Auf dem Weg zurück zu ihrer Suite sprach niemand viel. Es war nichts falsch. Es fühlte sich einfach nicht nach dem richtigen Moment für Worte an.
Der Tag war auf seine eigene Weise schwer gewesen – neue Informationen, seltsame Gefühle, scharfe Instinkte und Erinnerungen daran, dass diese Universität nicht zögern würde, sie zu testen.
Zurück im Wohnheim ließ sich Everly mit dem Gesicht voran auf die Couch fallen und stöhnte in ein Kissen.
"Ich bewege mich nie wieder," murmelte sie, ihre Stimme gedämpft. "Rollt mich morgen einfach zum Unterricht."
Ethan stand einen Moment lang in der Mitte des Raumes und atmete die Stille ein. Es fühlte sich an, als würde etwas in ihm noch nachklingen – nicht genau Gedanken, sondern eine Art Zug.
Diese Rune von vorhin. Die Art, wie seine Hand sich bewegt hatte, bevor er bewusst über das Muster nachgedacht hatte.
Es hatte sich nicht wie eine Erfindung angefühlt.
Es hatte sich wie ein Wiedererkennen angefühlt.
Aus dem Küchenbereich drang Evelyns Stimme herüber – nicht laut, nicht aufdringlich. Einfach ruhig.
"Diese Rune," sagte sie. "Du hast sie nicht gezeichnet. Du hast dich an sie erinnert."
Ethan drehte sich leicht. "Glaubst du, ich habe sie schon einmal gesehen?"
Sie zögerte nicht.
"Nein. Ich glaube, ich habe dich gesehen."
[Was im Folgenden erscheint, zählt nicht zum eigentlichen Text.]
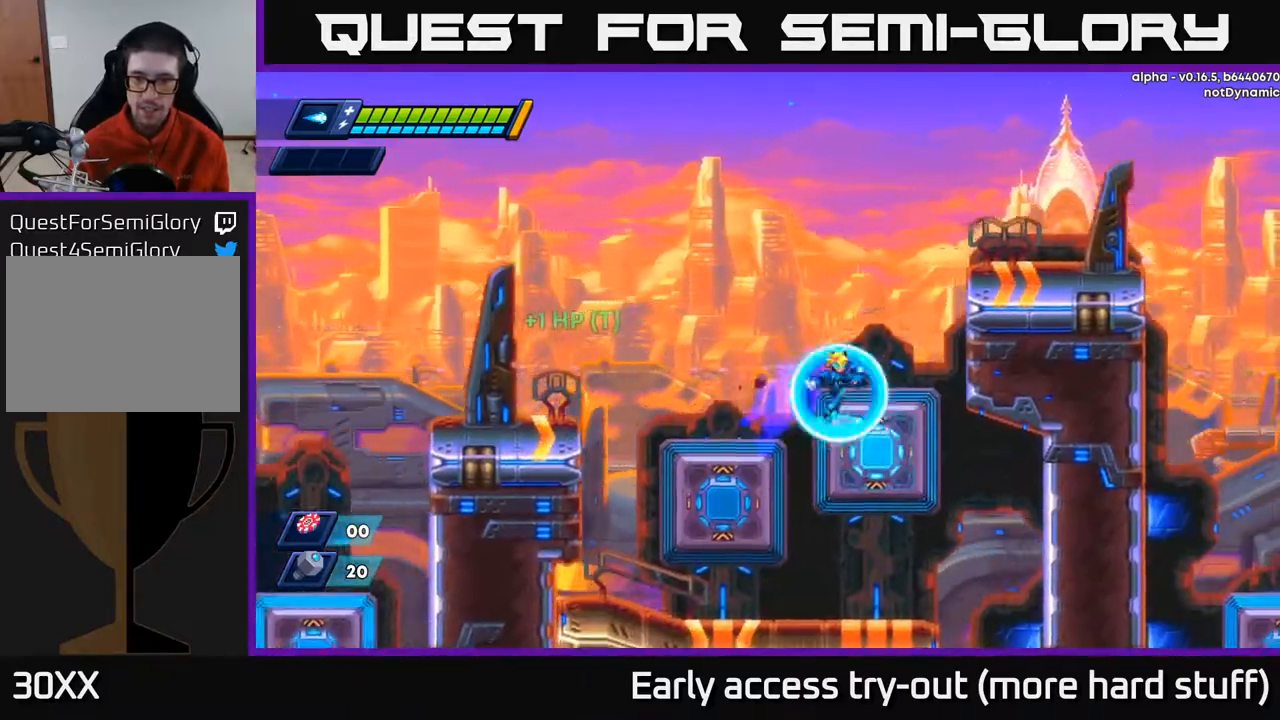
{"buttons": ["A", "R2", "DPAD_RIGHT"], "right_stick": "center", "events": [[133, "A", "down"], [333, "A", "up"], [400, "A", "down"]]}
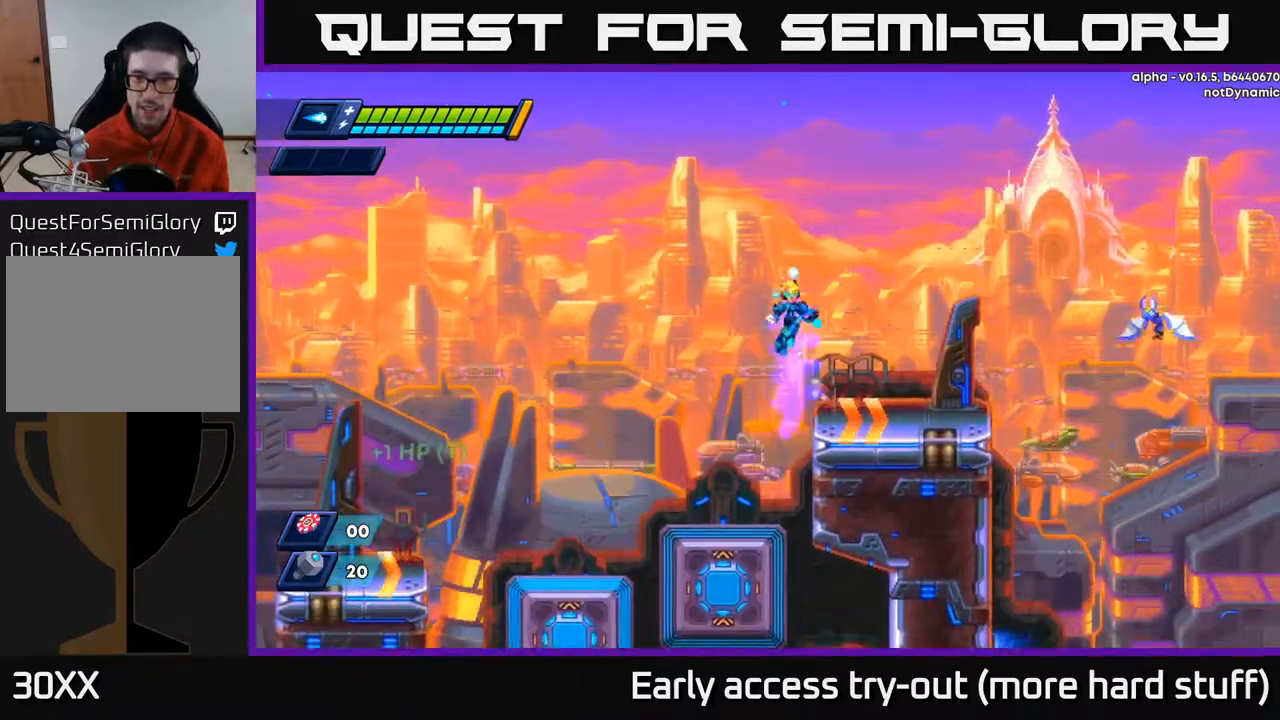
{"buttons": ["R2", "DPAD_RIGHT"], "right_stick": "center", "events": [[50, "A", "up"], [67, "R2", "up"], [133, "X", "down"], [233, "X", "up"], [300, "X", "down"], [400, "R2", "down"], [400, "X", "up"]]}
Everly rollte sich auf der Couch um, beobachtete sie jetzt, sagte aber nichts. Ihr Gesichtsausdruck war nicht neckend oder verspielt. Einfach nachdenklich.
Ethan drängte nicht auf mehr.
Er musste es nicht.
Denn obwohl Evelyn nicht erklärt hatte, was sie meinte, trafen die Worte etwas tief in ihm.
Etwas Altes. Etwas, das noch nicht vollständig an die Oberfläche gekommen war, aber sich zum ersten Mal seit Jahren geregt hatte.
Was auch immer diese Rune war – wer auch immer er vorher gewesen war – dies war erst der Anfang.
Und es war noch nicht fertig mit ihm.